As she's done many times before, Denver's leading traffic safety advocate Jill Locantore stood in front of a crowd Sunday evening, passionately talking about the city's dangerous streets and the many people who've died on them.
And per usual, Locantore, the executive director of the Denver Streets Partnership, kept her comments focused on what she sees as the root cause behind the hundreds of deaths and thousands of serious injuries that have happened since Denver's 2016 pledge to eliminate them both by 2030.
"Simply admonishing each other to be safer is not how we're actually going to get to zero traffic deaths," she told a crowd of more than 50 public servants, policymakers, advocates, and passersby on downtown's 16th Street Mall. "What we need is a fundamental transformation of our transportation system, a system that is dangerous by design."
Locantore and Vision Zero advocates across the world say that to actually eliminate traffic deaths and serious injuries, cities and other governments must take responsibility for the safety of their streets. Mistakes are inevitable, the Vision Zero theory states, so governments should redesign streets to force vehicles to drive slower so that the human errors that result in crashes aren't fatal.
A recent city update to its Vision Zero plan embraces those themes and calls for changes staffers say will make streets less deadly, including things like adding more bicycle lanes, better pedestrian crossings, and lower speed limits citywide -- even on busy and dangerous arterial streets that often double as state highways.
The next scheduled speaker was Mayor Mike Johnston, whom advocates like Locantore hope will elevate the Vision Zero work that started -- and stalled -- under previous Mayor Michael Hancock.
Johnston, however, was out of town and did not attend the event. Rather, he sent a 45-second recorded video message that focused not on his administration's work or the transportation system writ large but merely on the individuals who use it.
"Let today remind us to drive safely and think of our loved ones as soon as we step into that car," Johnston said in the recording.
The mayor "is committed to working within the city and with outside partners to prevent traffic deaths in Denver," a spokesperson wrote in an email Monday morning.
A deputy from the Department of Transportation and Infrastructure added at the Sunday event that the city has made "significant investments" since 2016, including 125 miles of bicycle lanes, a rapid response team that assesses and fixes crash-prone spots, and lowering speed limits on side streets.
But deaths and serious injuries have still risen nearly every year since then, said Nicholas Williams, DOTI's deputy manager and chief of staff.
"We know the goal of achieving zero deaths on our streets is ambitious," Williams said. "It requires a fundamental and widespread commitment to a system of safety, a bold commitment to innovation, investment and engagement, a commitment to true equity and a rejection of the idea that some areas of the cities are less deserving of safe transportation infrastructure than others. The city and county of Denver and the Department of Transportation and Infrastructure are committed to that vision."
Protests over traffic deaths are far less common than they used to be. So street safety advocates worldwide try to keep the flame alive with the annual World Day of Remembrance.

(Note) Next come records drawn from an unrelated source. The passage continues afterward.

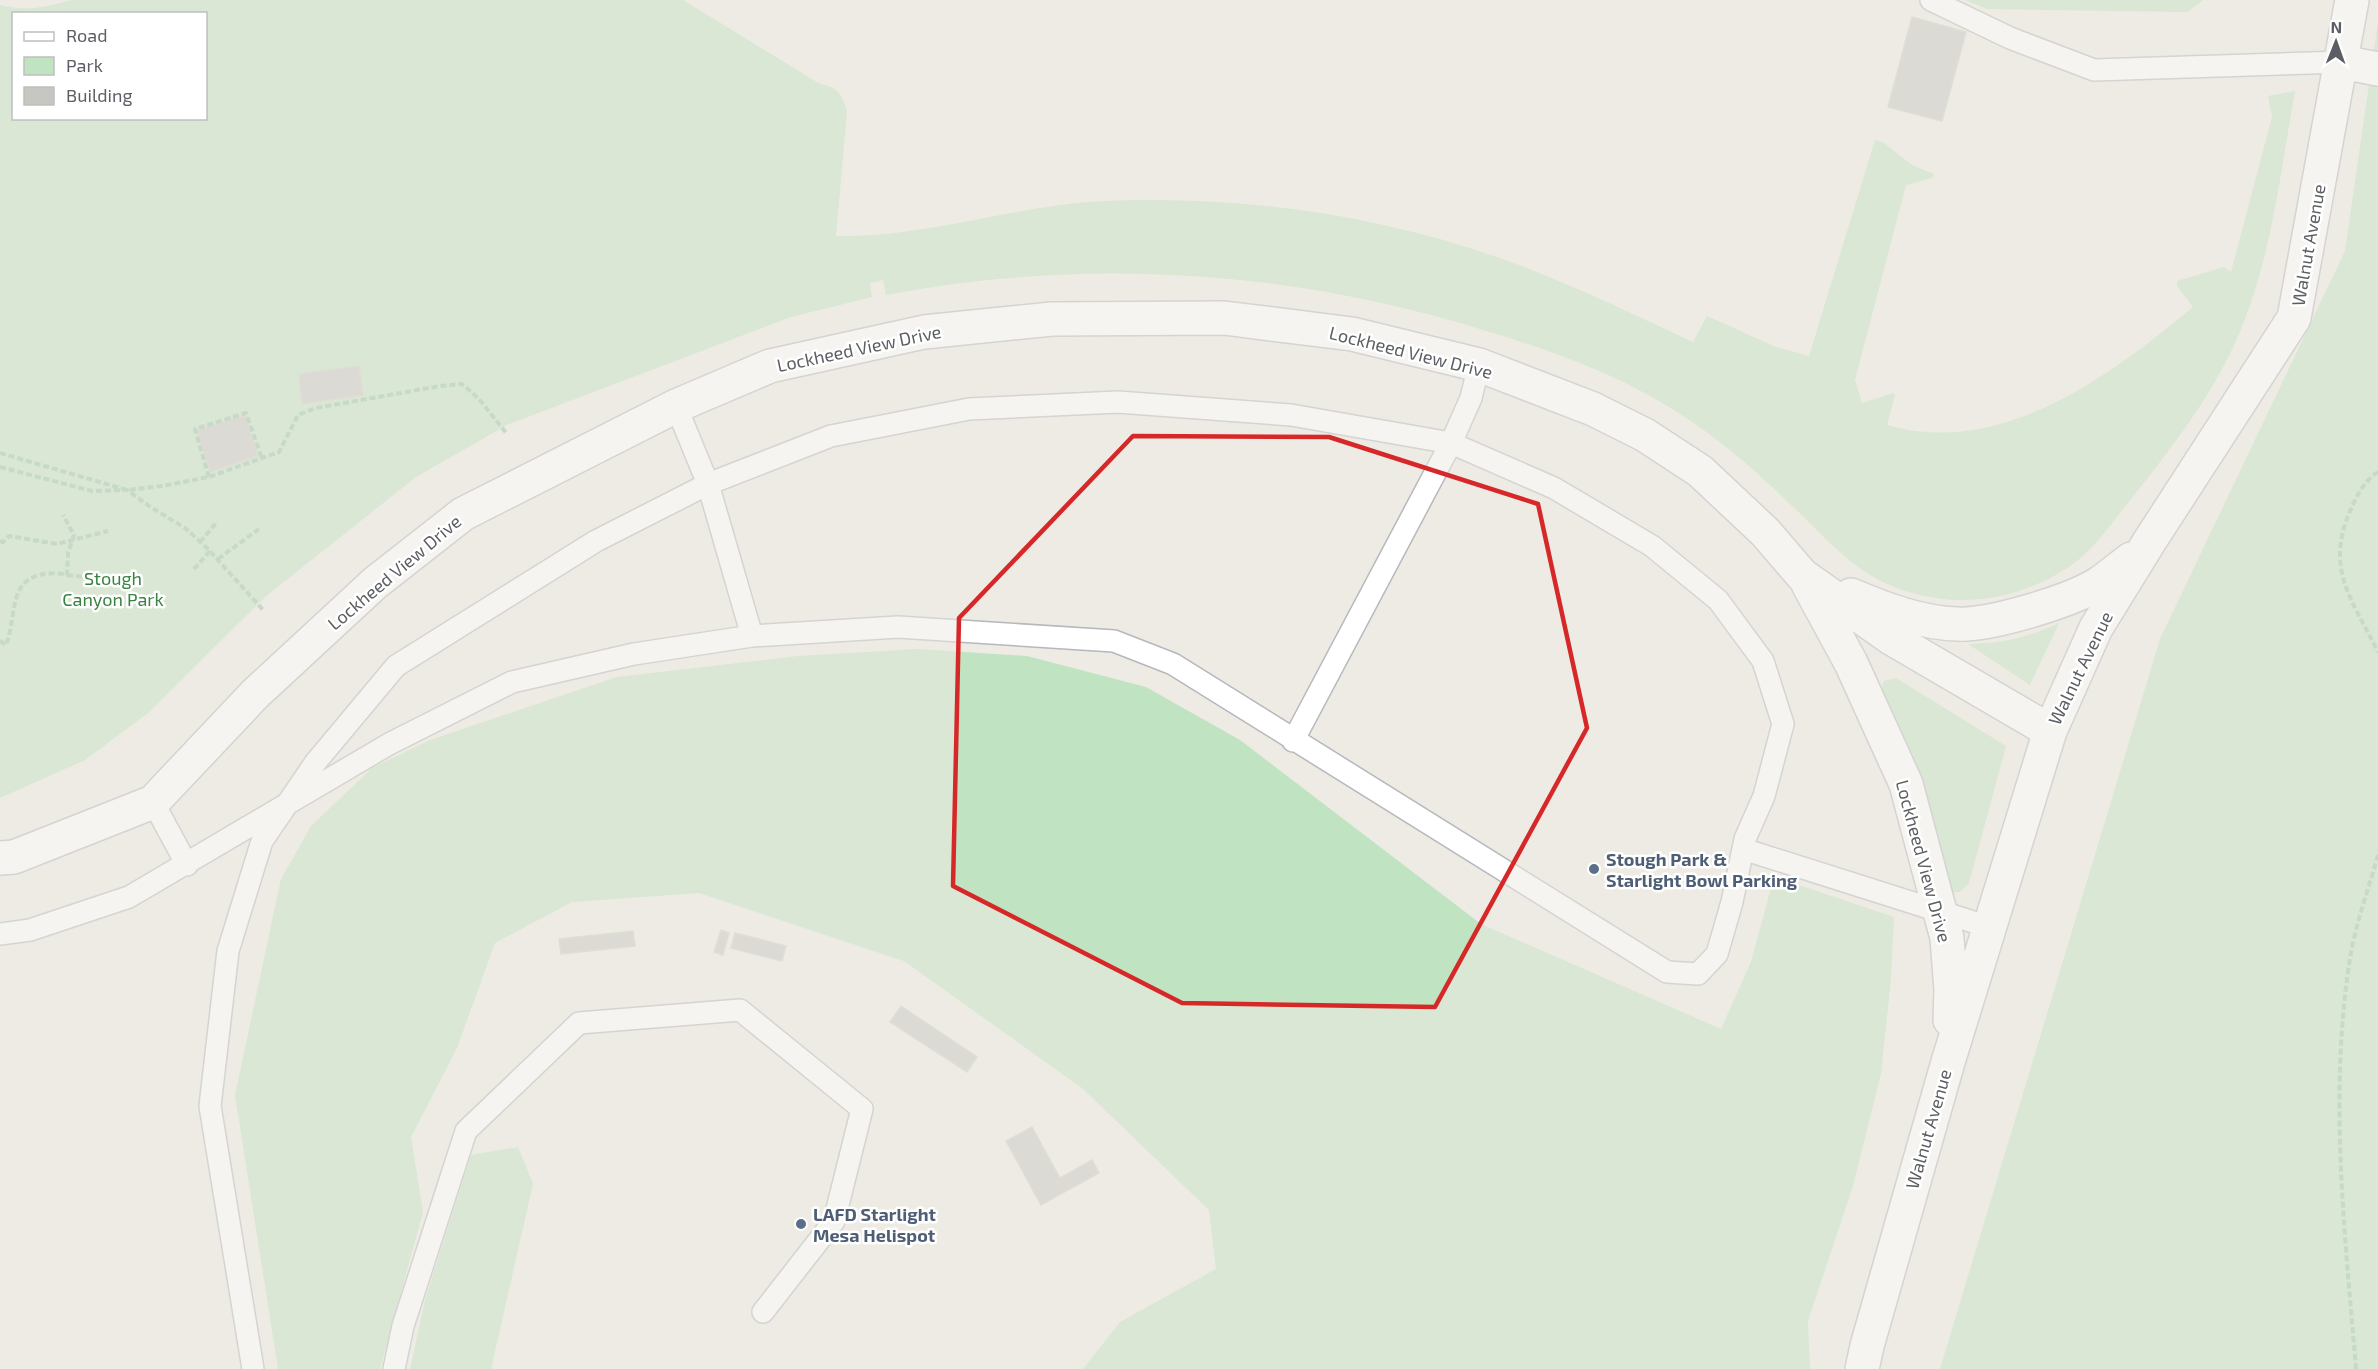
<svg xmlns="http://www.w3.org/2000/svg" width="2378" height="1369" font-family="'Exo 2',sans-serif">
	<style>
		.green { fill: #c0e3c1; fill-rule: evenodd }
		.building { fill: #c8c6c0; stroke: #d1cdc1; stroke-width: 1.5 }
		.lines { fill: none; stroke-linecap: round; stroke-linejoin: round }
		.lane-casing { stroke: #b5b8bc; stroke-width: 24 }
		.street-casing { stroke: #b5b8bc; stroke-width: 36 }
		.path { stroke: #9ac3a7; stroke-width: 4; stroke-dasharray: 6 3; stroke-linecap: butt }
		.lane { stroke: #fff; stroke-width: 21 }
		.street { stroke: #fff; stroke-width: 33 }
		.marked { fill: none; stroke: #d62828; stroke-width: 4.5; stroke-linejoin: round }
		.service-dot { fill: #5c6f8a; stroke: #fff; stroke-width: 2 }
		.labels { text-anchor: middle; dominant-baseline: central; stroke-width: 5; stroke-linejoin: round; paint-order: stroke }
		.street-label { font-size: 18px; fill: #5b5e63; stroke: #fff }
		.park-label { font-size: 18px; fill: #3a8240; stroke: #fff }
		.service-label { font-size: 18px; font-weight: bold; fill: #4e5e75; stroke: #fff; text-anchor: start }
	</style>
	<rect width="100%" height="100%" fill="#edebe3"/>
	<path class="green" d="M72 0H683L820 84C839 88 841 93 847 111L836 236C926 238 1015 205 1105 201 1243 195 1381 215 1511 262 1573 285 1633 314 1693 342L1707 316 1776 347 1809 356 1875 140 1884 143 1912 165 1934 174 1932 178 1906 185 1855 380 1862 403 1893 393 1895 395 1887 425C2001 458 2110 376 2193 307L2177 286V281L2224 267 2231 272 2272 117 2268 96 2295 91C2282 163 2274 236 2250 305 2226 378 2178 440 2131 499 2114 520 2098 544 2077 561 2036 592 1981 607 1930 597 1862 585 1836 547 1789 503 1756 471 1722 441 1683 416 1621 375 1553 351 1483 330 1290 270 1085 257 886 295L883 280 870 283 872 297 791 317 507 425 416 477 265 597 148 713 85 760 0 798V5C28 12 44 7 72 0ZM14 14H206V118H14Z
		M1965 0H2203L2188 12 1987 9Z
		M2378 22V1369H1940L2160 639 2345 251Z
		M2059 623 2030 685 1968 644C2003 643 2027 638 2059 623Z
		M918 649 1027 656 1146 687 1240 740 1481 924 1721 1029 1751 962 1774 877 1894 917 1891 978 1881 1074 1853 1186 1808 1321 1810 1369H1083L1120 1322 1216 1269 1209 1210 1082 1088 904 961 699 893 572 902 495 943 457 1048 411 1137 423 1212 380 1369H278L235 1095 281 879 311 826 372 768 430 740 617 677 798 656Z
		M1896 678 2006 746 1969 883 1960 892H1952L1949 886 1940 841 1916 762 1881 690 1884 681Z
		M518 1147 533 1184 491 1369H410L425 1300 471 1155Z"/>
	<path class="building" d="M1912 17 1966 32 1942 121 1888 107Z
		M359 366 363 395 302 404 299 374Z
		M245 415 258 456 210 472 197 430Z
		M721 930 729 933 723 955 714 952Z
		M633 931 635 946 561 954 559 939Z
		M735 933 786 946 782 961 731 948Z
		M901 1006 977 1057 967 1072 890 1022Z
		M1032 1127 1060 1178 1092 1160 1099 1173 1041 1205 1006 1141Z"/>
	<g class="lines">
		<defs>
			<path id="lane" d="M1931 0 2010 38 2094 70 2342 62
				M676 406 708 484 752 636
				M1293 741 1451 443 1471 398 1479 365
				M153 802 187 865
				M1743 849 1989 927
				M0 934 30 930 129 897 389 744 512 682 634 654 752 636 898 627 1114 641 1173 664 1667 972 1698 974 1717 954 1732 902 1745 839 1764 796 1783 724 1763 661 1718 600 1652 546 1554 488 1451 443 1291 415 1118 402 969 409 831 436 708 484 596 541 396 666 315 763 262 841 228 951 210 1106 253 1369
				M394 1369 403 1326 466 1131 579 1023 740 1010 862 1109 834 1221 763 1312"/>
			<path id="street" d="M2342 62 2378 69
				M1808 584 1851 663 1906 784 1947 938 1951 990 1950 1020
				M1851 595C1884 609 1921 623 1957 624 1990 626 2070 601 2098 584 2109 577 2120 567 2131 559
				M0 858 14 857 153 802 255 694 375 583 463 514 676 406 770 366 924 332 1052 319 1224 318 1352 334 1479 365 1593 409 1645 435 1700 471 1765 532 1802 575 1891 638 2050 731
				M1862 1369 1867 1346 1948 1062 2050 731 2096 628 2149 542 2294 318 2352 0"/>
		</defs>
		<use href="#lane" class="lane-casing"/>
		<use href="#street" class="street-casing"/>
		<path class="path" d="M0 453 127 490 162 486 209 477 279 452 298 415 316 408 440 386 462 384 479 399 507 434
			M0 467 92 491 127 490 149 506 185 528 208 549 264 611
			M2378 472C2365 480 2357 495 2351 509 2324 569 2352 599 2378 652
			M209 477 195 429 246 413 262 459
			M0 541 3 542 9 536 57 544 108 531
			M200 542 217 522
			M218 559 259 529
			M194 569 210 551
			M67 575 85 577
			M0 641 6 645C13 628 12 602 20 589 29 573 52 571 67 575L68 553 74 535 63 515
			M2356 1369C2345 1235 2329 1099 2349 965 2354 928 2368 891 2378 855"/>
		<use href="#lane" class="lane"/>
		<use href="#street" class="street"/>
	</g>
	<path d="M0 0H2378V1369H0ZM1133 436 1329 437 1538 504 1587 728 1435 1007 1182 1003 953 886 959 618Z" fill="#edebe3" fill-opacity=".55" fill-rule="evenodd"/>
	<path class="marked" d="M1133 436 1329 437 1538 504 1587 728 1435 1007 1182 1003 953 886 959 618Z"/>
	<g class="service-dot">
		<circle cx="1594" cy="869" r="6"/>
		<circle cx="801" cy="1224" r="6"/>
	</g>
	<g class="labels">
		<g class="street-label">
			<text transform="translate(2308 245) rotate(-80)">Walnut Avenue</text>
			<text transform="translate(859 348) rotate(-12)">Lockheed View Drive</text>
			<text transform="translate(1411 352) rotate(14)">Lockheed View Drive</text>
			<text transform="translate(394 572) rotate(-40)">Lockheed View Drive</text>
			<text transform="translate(2080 668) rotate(-64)">Walnut Avenue</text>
			<text transform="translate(1924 861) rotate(75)">Lockheed View Drive</text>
			<text transform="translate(1928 1129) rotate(-74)">Walnut Avenue</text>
		</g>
		<g class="park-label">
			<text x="113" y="578">Stough<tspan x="113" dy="21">Canyon Park</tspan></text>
		</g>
		<g class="service-label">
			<text x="1606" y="859">Stough Park &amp;<tspan x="1606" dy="21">Starlight Bowl Parking</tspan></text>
			<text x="813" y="1214">LAFD Starlight<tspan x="813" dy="21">Mesa Helispot</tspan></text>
		</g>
	</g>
	<rect x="12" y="12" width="195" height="108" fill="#ffffff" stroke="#bdbfc1" stroke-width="1.5"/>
	<rect x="24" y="32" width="30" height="9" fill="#ffffff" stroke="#bdbfc1" stroke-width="1.5"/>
	<text x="66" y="42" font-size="18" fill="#5b5e63">Road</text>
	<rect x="24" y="57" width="30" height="18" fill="#c0e3c1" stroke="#bdbfc1" stroke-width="1.5"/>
	<text x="66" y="72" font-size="18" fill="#5b5e63">Park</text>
	<rect x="24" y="87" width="30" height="18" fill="#c8c6c0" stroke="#bdbfc1" stroke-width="1.5"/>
	<text x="66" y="102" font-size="18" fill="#5b5e63">Building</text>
	<g transform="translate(2336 42) rotate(1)" stroke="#ffffff" stroke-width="4.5" paint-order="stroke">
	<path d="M0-4.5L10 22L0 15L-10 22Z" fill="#5b5e63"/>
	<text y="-9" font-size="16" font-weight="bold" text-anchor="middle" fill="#5b5e63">N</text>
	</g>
</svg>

In Denver, advocates and others held candles as they walked from the City and County Building to the Daniels & Fisher Tower in Lower Downtown. There, hundreds of names of victims were projected onto the 330-foot tower.
Shoes representing each person killed in 2023 lined the mall. A handful of City Council members and other dignitaries lit hundreds of candles for victims as well.
City Council earlier this month restored some $1 million in transportation safety to the city's 2024 budget, including $550,000 for Vision Zero that Johnston had cut.
"It suggests that perhaps it is even less a priority for the new administration, but we figured that out. We corrected that," said Councilman Chris Hinds, who represents downtown Denver and uses a wheelchair after a car crash in 2008.
A spokesperson for Johnston said Monday the city's Vision Zero program is funded from multiple sources and sees fluctuations every year based on its needs.
"... there was not a specific or intentional reduction for 2024," the spokesperson wrote in an email, adding that total Vision Zero funding will be $2.2 million in 2024.
DOTI's Nicholas Williams said at the Sunday event that the budget also includes $17 million for street safety projects.
Advocates say they understand Johnston has his hands full with his promise to house 1,000 homeless people by year's end. But Hinds and Locantore both said they are looking to Johnston to complete one specific task quickly: Appointing his new executive director of DOTI, the agency that controls the city's streets and oversees a big chunk of Vision Zero work.
That person needs to move "beyond tinkering at the edges," Locantore said.
"We really need to scale up our response to Vision Zero to start bending the curve in the right direction," she said.
One place the city appears to be looking at closely is automated speed cameras, which are newly legal in more places across the state. The restored Vision Zero funding will go toward studies that could result in speed cameras on deadly roads like Federal Boulevard, said Council President Jamie Torres.
"We have to make this better," Torres said.
Editor's note: This story has been updated to include comments on Vision Zero funding from the mayor's office.